Perhaps the best use:
Feed the input of an amp (complete or one-stage) to 'scope H-input, feed the amp output to 'scope V-input.
Apply variable signal.
If the amp is "perfect" (constant gain at any input level), you get a slanted straight line.
No amp is perfect to infinite signal. And the way it gives-up at high signal is the way we add emphasis to the thin sound of a naked steel string.
It is too muggy tonight to mock-up a "typical" amplifier. I pulled out a perfect amplifier and tangled its output with silicon diodes (I have a good sense of where they get bent).
FWIW: some milder fuzz-boxes are fairly similar to this plan.

The "perfect" amp has gain of 10. If we measure its output (red line), it is always exactly 10 times the input, at any input (in this plot, up to 0.3V in 3V out).
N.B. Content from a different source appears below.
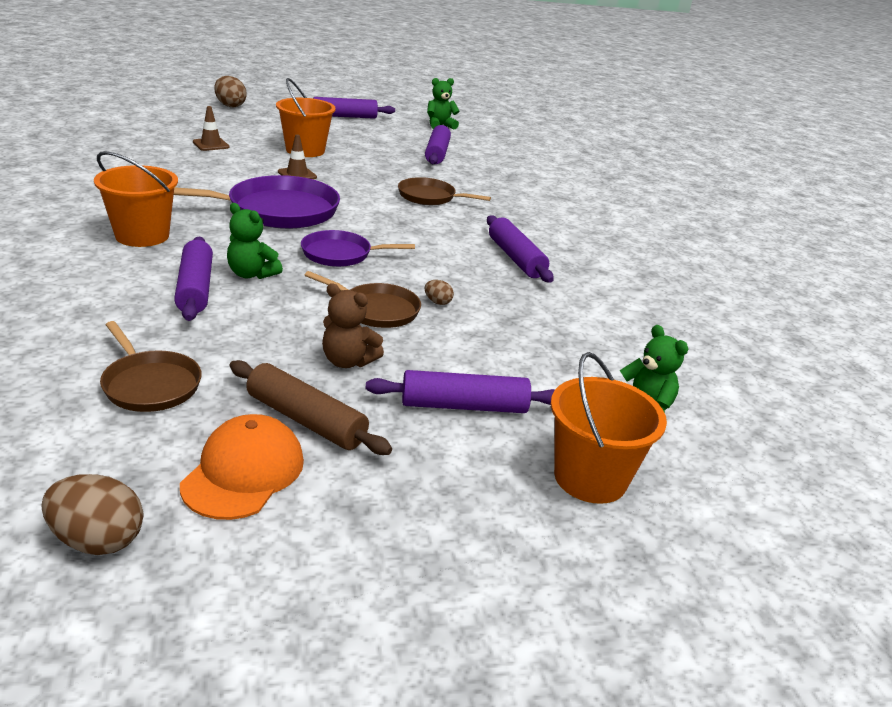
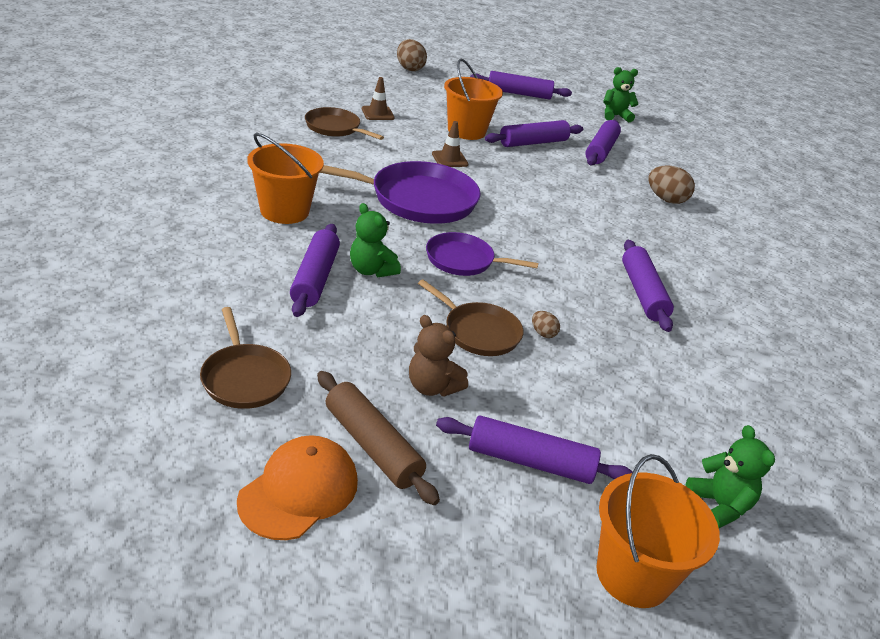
camera: 15 degrees right, 5 degrees up
(97, 540) = (155, 533): brown egg -> brown egg (666, 199)
(372, 153) = (533, 143): none -> purple rolling pin
(429, 197) = (575, 204): brown pan -> brown pan (335, 128)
Real amplifiers (green line) won't make infinite output, and are never perfectly straight lines.
0.1V input does make
almost 1V output. But 0.2v in makes +1.4V and -1.5V. 0.3V in makes +1.7V and -2V. 0.5V in, +1.8V and 2.4V. And, not shown, 5V in gives +2.3V -3V.
The output never rises past about 2 or 3 volts. And not symmetric + and -. Good to know.
If you had say a 6V6 and it needed +/-17V at the grid to smack the whole 4.8 Watts of output, this circuit won't do it.
Another tidbit you need to know: it is hard to see in this graph, but the left-right trace does not lay exactly on the right-left trace. This is phase shift. If you measure a tone control, or any circuit with limited frequency response (almost any gitar amp circuit), that ideal straight line opens up into an oval.
Another thing: you don't have to adjust the scope when you change frequency. In fact you can see nonlinearity with any signal, even if you don't know what it "should" look like. You can watch signals as you play guitar.